▶ _Instruções da tarefa_:
(1) Por favor, reproduza fielmente o trecho do texto sobre JD Vance: comece nas palavras "JD Vance e a" e pare depois de "maior envolvimento europeu.".
(2) Segundo o texto sobre JD Vance, quantos militares Donald Trump ordenou que saíssem da Alemanha?
(3) Retome o texto sobre JD Vance e dê-lhe continuação a partir da última frase apresentada.

▶ _Excerto a ler_:

JD Vance e a presença militar norte-americana na Europa
O vice-presidente dos Estados Unidos, JD Vance, rejeitou esta terça-feira a hipótese de uma retirada completa do contingente militar norte-americano estacionado na Europa, admitindo antes um reajuste da distribuição de forças em função das prioridades de segurança de Washington e apelando a maior envolvimento europeu.
"Não estamos a falar de retirar todas as tropas norte-americanas da Europa. Estamos a falar de redistribuir alguns recursos para maximizar a segurança norte-americana. Não creio que isso seja mau para a Europa; pelo contrário, incentiva a assumir mais responsabilidade", disse Vance.
Em declarações aos jornalistas na Casa Branca, o vice-presidente voltou a sublinhar que o seu país "não pode ser o polícia do mundo" e que procura ser "um bom aliado".
Referindo-se à decisão de Donald Trump de ordenar a saída de 5000 militares da Alemanha, Vance afirmou que "O Presidente (Donald Trump) não disse - embora pudesse ter dito - que vai retirar todas as tropas da Europa; no entanto, a Europa precisa de se sustentar a si própria".
Críticas de Trump, Alemanha e sinais de novas reduções
O anúncio relativo à Alemanha foi lido como resposta às críticas do chanceler alemão, Friedrich Merz, à alegada ausência de uma estratégia norte-americana no conflito com o Irão e ao desfecho descrito como "humilhante" para Washington.

▶ _Dados brutos_:
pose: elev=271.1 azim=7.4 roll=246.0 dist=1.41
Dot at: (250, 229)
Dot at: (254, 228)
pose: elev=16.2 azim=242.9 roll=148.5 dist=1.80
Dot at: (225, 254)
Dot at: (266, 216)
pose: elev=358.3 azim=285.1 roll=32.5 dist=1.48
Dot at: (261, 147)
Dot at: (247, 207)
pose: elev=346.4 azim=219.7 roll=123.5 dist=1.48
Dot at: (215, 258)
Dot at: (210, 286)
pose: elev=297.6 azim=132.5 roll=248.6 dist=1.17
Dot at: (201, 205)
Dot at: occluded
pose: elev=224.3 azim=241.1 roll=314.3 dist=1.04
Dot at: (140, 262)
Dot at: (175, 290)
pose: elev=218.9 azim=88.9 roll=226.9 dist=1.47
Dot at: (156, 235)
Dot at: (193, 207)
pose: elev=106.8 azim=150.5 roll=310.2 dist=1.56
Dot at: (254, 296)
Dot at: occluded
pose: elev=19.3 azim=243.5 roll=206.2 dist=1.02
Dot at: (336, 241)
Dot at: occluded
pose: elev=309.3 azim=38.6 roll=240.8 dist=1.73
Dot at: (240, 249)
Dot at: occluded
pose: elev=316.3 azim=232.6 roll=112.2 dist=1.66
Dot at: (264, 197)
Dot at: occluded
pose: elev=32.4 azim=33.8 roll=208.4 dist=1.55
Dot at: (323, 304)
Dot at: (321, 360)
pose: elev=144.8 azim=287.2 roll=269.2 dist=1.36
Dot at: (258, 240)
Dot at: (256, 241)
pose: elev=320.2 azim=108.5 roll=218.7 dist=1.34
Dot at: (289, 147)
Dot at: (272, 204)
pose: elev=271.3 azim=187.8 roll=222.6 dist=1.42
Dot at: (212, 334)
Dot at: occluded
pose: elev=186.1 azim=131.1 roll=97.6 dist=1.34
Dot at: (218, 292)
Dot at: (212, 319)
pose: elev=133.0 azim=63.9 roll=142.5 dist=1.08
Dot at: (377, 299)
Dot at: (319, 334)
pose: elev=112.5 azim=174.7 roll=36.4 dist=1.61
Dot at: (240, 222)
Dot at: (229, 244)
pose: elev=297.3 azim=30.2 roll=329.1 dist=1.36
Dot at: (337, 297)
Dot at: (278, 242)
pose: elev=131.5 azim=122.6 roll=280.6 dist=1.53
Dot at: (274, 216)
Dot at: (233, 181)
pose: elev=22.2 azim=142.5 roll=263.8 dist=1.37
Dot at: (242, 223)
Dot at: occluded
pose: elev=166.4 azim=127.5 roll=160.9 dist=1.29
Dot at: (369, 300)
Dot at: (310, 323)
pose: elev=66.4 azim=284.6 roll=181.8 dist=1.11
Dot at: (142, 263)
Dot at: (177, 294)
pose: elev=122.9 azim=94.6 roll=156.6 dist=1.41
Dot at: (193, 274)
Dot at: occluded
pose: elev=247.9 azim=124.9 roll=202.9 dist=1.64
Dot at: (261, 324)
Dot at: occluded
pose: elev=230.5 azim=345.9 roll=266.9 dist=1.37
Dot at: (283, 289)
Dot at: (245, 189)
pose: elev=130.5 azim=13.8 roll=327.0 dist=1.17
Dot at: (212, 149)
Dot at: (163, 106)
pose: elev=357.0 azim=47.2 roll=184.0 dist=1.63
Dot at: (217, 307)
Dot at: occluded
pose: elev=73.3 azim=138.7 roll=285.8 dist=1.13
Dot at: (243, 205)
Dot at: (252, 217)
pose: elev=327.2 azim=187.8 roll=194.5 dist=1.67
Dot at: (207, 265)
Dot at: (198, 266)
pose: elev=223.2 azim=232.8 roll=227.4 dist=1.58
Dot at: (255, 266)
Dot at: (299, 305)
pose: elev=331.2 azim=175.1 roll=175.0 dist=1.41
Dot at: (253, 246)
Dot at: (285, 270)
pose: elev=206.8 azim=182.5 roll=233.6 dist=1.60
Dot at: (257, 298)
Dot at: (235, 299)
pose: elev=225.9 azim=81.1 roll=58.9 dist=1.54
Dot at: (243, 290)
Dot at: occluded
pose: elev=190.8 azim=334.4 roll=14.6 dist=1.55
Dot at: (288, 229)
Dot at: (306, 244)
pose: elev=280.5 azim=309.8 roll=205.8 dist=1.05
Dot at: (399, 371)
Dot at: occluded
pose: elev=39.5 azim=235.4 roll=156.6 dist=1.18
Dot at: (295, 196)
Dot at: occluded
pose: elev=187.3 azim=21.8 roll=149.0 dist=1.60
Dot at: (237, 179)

▶ _Respostas numeradas_:
(1)
JD Vance e a presença militar norte-americana na Europa
O vice-presidente dos Estados Unidos, JD Vance, rejeitou esta terça-feira a hipótese de uma retirada completa do contingente militar norte-americano estacionado na Europa, admitindo antes um reajuste da distribuição de forças em função das prioridades de segurança de Washington e apelando a maior envolvimento europeu.

(2) 5000 militares.

(3)
Trump indicou que a diminuição poderá vir a ser mais ampla e, no início deste mês, revelou estar a equacionar também uma retirada de forças de Itália, depois de a primeira-ministra Giorgia Meloni ter saído em defesa do Papa Leão XIV na sequência de ataques feitos pelo líder norte-americano.
Elementos da administração Trump têm ainda mencionado a possibilidade de encerrar bases em Espanha, país que, no enquadramento da guerra contra o Irão, proibiu a utilização das instalações norte-americanas no seu território.
Confrontado com questões sobre a movimentação de tropas na Polónia, Vance garantiu que não ocorreu uma diminuição do efetivo no país, explicando que o envio foi "adiado" e que tal "não constitui uma redução, mas simplesmente um atraso de rotina na rotação" de forças.
Trump tem dirigido críticas severas aos aliados da NATO, acusando-os de não apoiarem Washington na guerra contra o Irão, desencadeada pelos Estados Unidos e por Israel sem consulta prévia aos parceiros.
NATO diz que saída de 5000 militares não fragiliza dissuasão
A NATO afirmou hoje que a retirada planeada de cerca de 5000 militares norte-americanos destacados na Europa não põe em causa as capacidades de dissuasão e defesa da Aliança.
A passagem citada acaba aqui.